Many of our next-door neighbors and national leaders may forget or like to ignore the fact that our revolutionary ideals about the separation of church and state define our national identity and make us great. In fact, these same inconvenient ideals constitute one of the only ways in which we are still truly great.

I realize our coins and paper currency feature “IN GOD WE TRUST,” but that’s a federal issue. More forward-thinking sorts would have at least used something honest and useful from the Bible — maybe a product warning — like 1 Timothy 6:10, which clearly states, “For the love of money is the root of all evil.” But the sycophants who set the presses for “IN GOD WE TRUST” at our mints had to pander to capitalist overlords. 

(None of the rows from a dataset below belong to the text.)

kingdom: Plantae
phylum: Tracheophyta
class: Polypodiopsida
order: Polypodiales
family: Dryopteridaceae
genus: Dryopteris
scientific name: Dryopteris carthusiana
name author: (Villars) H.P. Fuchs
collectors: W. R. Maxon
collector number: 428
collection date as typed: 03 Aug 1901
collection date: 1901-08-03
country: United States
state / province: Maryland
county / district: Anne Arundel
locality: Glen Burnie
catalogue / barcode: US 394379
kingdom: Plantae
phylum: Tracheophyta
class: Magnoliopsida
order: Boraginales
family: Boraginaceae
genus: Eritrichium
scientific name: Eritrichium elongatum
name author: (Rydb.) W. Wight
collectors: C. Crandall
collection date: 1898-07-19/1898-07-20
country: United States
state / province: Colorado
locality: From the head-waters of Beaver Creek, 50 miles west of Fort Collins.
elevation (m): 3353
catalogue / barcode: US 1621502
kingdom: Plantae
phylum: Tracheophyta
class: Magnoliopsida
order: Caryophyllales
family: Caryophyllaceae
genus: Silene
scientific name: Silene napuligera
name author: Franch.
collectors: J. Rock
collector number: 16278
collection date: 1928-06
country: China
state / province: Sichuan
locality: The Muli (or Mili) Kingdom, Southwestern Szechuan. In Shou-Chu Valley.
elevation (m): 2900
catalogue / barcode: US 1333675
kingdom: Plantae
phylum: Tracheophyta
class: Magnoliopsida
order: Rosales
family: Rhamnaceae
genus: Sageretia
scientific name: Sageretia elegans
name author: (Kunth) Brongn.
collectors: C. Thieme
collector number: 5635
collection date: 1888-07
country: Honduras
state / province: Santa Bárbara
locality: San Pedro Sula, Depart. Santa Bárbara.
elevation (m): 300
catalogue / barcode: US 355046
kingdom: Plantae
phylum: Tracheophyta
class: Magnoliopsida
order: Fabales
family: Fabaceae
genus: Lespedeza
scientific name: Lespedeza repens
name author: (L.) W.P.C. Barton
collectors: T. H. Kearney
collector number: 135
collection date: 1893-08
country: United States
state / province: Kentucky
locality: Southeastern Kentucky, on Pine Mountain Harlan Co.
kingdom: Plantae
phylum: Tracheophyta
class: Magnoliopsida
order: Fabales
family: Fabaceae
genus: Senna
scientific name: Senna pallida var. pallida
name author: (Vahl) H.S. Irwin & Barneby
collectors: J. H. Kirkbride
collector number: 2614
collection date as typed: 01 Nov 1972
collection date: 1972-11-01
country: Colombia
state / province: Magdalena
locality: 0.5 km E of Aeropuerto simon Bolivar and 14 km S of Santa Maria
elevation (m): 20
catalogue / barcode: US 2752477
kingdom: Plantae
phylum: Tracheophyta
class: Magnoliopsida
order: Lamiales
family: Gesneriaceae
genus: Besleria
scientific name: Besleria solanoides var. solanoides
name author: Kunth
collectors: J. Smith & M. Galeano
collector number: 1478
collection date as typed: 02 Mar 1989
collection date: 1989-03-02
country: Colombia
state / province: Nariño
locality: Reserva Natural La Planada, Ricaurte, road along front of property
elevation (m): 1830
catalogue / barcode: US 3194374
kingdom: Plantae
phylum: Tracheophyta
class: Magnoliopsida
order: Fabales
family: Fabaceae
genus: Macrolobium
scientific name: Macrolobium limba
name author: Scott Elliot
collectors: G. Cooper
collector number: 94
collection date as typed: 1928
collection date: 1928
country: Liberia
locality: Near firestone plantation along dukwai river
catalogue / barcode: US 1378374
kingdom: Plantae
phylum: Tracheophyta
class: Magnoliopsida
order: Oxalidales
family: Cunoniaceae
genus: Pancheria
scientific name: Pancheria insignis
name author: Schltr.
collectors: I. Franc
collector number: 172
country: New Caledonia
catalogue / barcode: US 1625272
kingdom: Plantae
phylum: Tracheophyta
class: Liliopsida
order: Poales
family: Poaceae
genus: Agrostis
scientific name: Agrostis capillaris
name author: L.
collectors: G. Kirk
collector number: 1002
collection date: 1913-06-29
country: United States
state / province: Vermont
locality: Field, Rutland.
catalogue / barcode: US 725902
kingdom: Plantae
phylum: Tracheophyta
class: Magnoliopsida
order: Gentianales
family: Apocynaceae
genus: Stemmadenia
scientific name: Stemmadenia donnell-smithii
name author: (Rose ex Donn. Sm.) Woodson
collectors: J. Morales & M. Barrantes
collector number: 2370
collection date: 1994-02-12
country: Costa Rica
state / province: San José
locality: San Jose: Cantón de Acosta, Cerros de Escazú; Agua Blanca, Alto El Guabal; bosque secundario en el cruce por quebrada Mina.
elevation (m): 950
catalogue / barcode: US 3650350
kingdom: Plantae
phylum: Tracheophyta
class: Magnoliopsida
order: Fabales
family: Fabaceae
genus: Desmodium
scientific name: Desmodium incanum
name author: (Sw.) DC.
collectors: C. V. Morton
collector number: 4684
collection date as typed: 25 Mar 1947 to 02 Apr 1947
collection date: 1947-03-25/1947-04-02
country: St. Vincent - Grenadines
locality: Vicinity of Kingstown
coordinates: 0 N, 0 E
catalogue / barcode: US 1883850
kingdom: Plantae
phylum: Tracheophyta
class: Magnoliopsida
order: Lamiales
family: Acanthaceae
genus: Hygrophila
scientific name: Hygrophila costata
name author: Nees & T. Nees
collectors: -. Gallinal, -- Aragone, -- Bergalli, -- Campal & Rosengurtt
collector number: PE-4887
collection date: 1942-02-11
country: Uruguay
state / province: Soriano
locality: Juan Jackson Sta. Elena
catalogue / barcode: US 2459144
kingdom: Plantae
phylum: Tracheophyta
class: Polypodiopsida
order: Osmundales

When I go to pay my tax bill, I have to endure a presumptuous, exclusivist, religious proclamation in the body of the tax statement, and then on the back of the payment envelope, the proclamation appears – again. So, after I lick the seal and close the envelope, I’m taunted and alienated once more for good measure. Sort of a “Take that with you, blasphemer, heretic, loser.”

The good news is, I take it better than a lot of you would if the roles were reversed. The bad news is, Fort Worth is appealing to a lower, instead of a higher, power.

E. R. Bills is an Aledo resident and the author of Texas Dissident: Dispatches from a Diminished State 2006-2016 (Eakin Press, 2017).